Nathan Williams
- Born: 5 April 1976 (age 49)
- Height: 185 cm (6 ft 1 in)
- Weight: 90 kg (198 lb)

Rugby union career
- Position(s): Fullback / Wing

Senior career
- Years: Team / Apps / (Points)
- 2001–02: Stade Français /  / ()
- 2002–03: Harlequins /  / ()
- 2004–07: Yamaha Jubilo /  / ()

Super Rugby
- Years: Team / Apps / (Points)
- 1998–04: Reds / 36 / (32)

= Nathan Williams (rugby union, born 1976) =

Australian rugby union player (born 1976)

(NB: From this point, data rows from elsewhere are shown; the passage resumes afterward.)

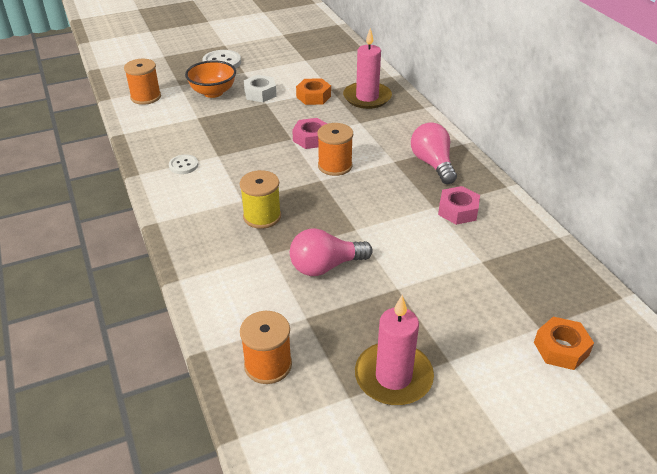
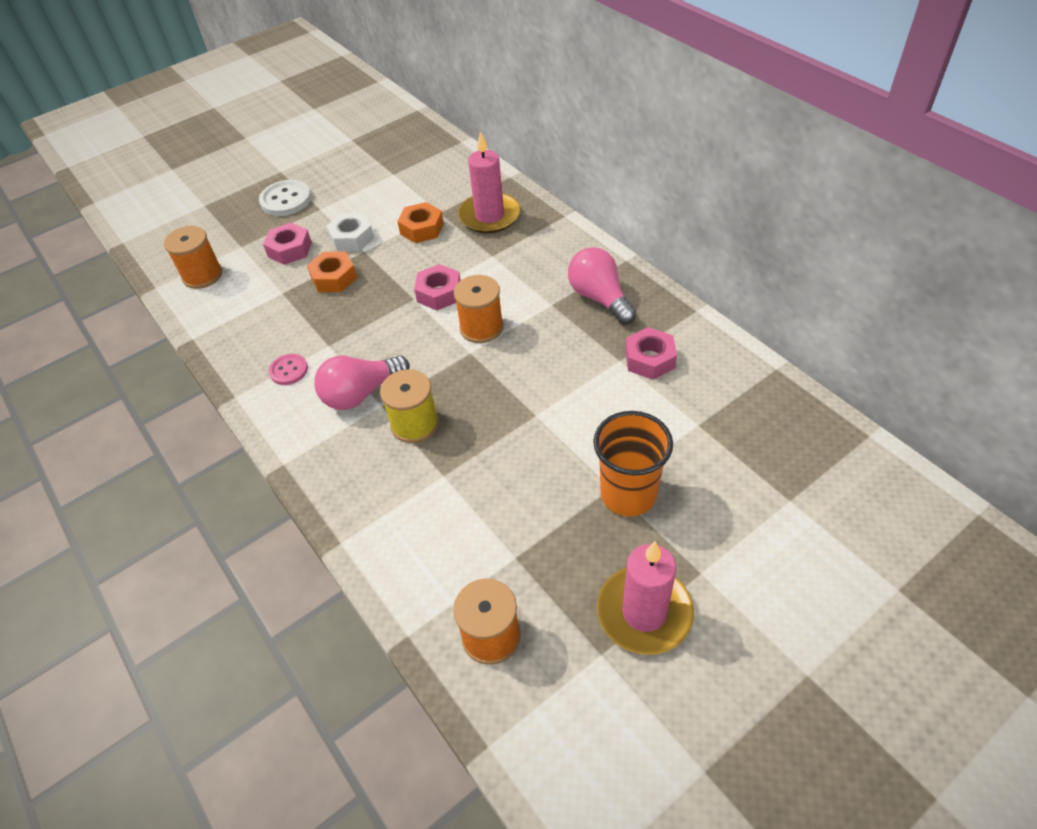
camera: 10 degrees left, 10 degrees up
(183, 165) = (289, 370): white button -> pink button
(213, 92) = (290, 249): orange bowl -> pink nut
(325, 266) = (516, 478): pink light bulb -> pink light bulb (361, 393)
(409, 295) = (628, 494): none -> orange cup
(561, 348) = (822, 523): orange nut -> orange nut (334, 278)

Nathan Williams (born 5 April 1976) is an Australian former professional rugby union player.

==Rugby career==
An Australia u-21s representative, Williams was primarily a fullback and winger, who played several seasons with the Queensland Reds in the Super 12. He scored two tries in a win over the NSW Waratahs in 2000 and was the top try scorer for the Reds in the 2001 season. From 2001 to 2003, Williams had overseas stints with Stade Français and Harlequins, then made a brief return at the Reds in 2004, before joining Japanese professional rugby.

==Personal life==
Williams is the ex-husband of television presenter Tania Zaetta.